Using UKB.COVID19 package for GWAS with SAIGE

knitr::opts_chunk$set(eval = FALSE)

Generate phenotypes and covariates

Firstly, combine data from COVID-19 testing results, hospital inpatient data, and death records to generate multiple COVID-19 related phenotypes, using the makePhenotypes function. The risk.factor phenotype, extracts and formats several of the most well-known risk factors for COVID-19.

## Obtain phenotypes

pheno <- makePhenotypes(ukb.data = "ukb0000.tab", 
                        res.eng = "20210426_covid19_result_england.txt", 
                        res.wal = "20210426_covid19_result_wales.txt", 
                        res.sco = "20210426_covid19_result_scotland.txt", 
                        death.file = "20210408_death.txt",  
                        death.cause.file = "20210408_death_cause.txt", 
                        hesin.file = "20210502_hesin.txt", 
                        hesin_diag.file = "20210502_hesin_diag.txt", 
                        hesin_oper.file = "20210502_hesin_oper.txt", 
                        hesin_critical.file "20210222_hesin_critical.txt", 
                        code.file "coding19.tsv")

## Obtain covariates

covariates <- risk.factor(ukb.data = "ukb0000.tab", 
                        ABO.data = "covid19_misc.txt.gz", 
                        hesin.file =  "20210502_hesin.txt", 
                        res.eng = "20210426_covid19_result_england.txt", 
                        res.wal = "20210426_covid19_result_wales.txt", 
                        res.sco = "20210426_covid19_result_scotland.txt")

Running a GWAS

Quality control and files for GWAS

Now carry out sample and variant level QC, using data supplied by UK Biobank.
For sampleQC, ancestry must be specified as "WhiteBritish" or "all".
For variantQC, MAF and INFO (imputation quality) filters can be specified, or defaults to MAF = 0.001 and INFO = 0.5.
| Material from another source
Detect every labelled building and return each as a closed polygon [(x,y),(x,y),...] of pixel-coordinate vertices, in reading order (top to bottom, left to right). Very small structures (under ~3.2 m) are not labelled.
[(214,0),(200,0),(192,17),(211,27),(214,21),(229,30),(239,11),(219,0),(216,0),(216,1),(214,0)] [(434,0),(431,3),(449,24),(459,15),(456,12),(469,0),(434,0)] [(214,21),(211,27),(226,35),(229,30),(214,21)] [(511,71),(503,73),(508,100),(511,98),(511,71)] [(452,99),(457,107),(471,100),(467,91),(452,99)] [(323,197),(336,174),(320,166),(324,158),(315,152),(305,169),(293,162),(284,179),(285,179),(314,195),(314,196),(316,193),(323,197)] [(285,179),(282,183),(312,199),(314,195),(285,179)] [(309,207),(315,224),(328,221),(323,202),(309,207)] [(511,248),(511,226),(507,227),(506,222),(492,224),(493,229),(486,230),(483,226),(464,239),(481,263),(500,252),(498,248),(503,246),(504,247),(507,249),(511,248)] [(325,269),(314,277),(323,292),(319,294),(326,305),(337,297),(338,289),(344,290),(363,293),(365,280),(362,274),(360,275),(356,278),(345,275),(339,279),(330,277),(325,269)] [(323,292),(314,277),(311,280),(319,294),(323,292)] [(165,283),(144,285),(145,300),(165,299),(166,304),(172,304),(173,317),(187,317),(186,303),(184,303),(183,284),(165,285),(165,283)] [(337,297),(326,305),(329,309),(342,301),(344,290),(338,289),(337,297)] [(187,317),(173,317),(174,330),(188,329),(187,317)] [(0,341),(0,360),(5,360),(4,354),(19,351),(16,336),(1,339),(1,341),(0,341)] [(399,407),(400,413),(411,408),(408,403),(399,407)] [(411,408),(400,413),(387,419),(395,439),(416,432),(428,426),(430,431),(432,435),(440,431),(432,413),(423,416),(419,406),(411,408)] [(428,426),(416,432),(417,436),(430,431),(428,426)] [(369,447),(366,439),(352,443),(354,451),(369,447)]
sampleQC(ukb.data = "ukb0000.tab", 
         withdrawnFile = "w0000_20200820.csv", 
         ancestry="all", 
         software="SAIGE") 

variantQC(snpQC = "ukb_snp_qc.txt", 
          mfiDir = "qcDir", 
          mafFilt=0.001, 
          infoFilt=0.5) 

Sample QC outputs

Lists of IDs to include/exclude are outputted, with appropriate format.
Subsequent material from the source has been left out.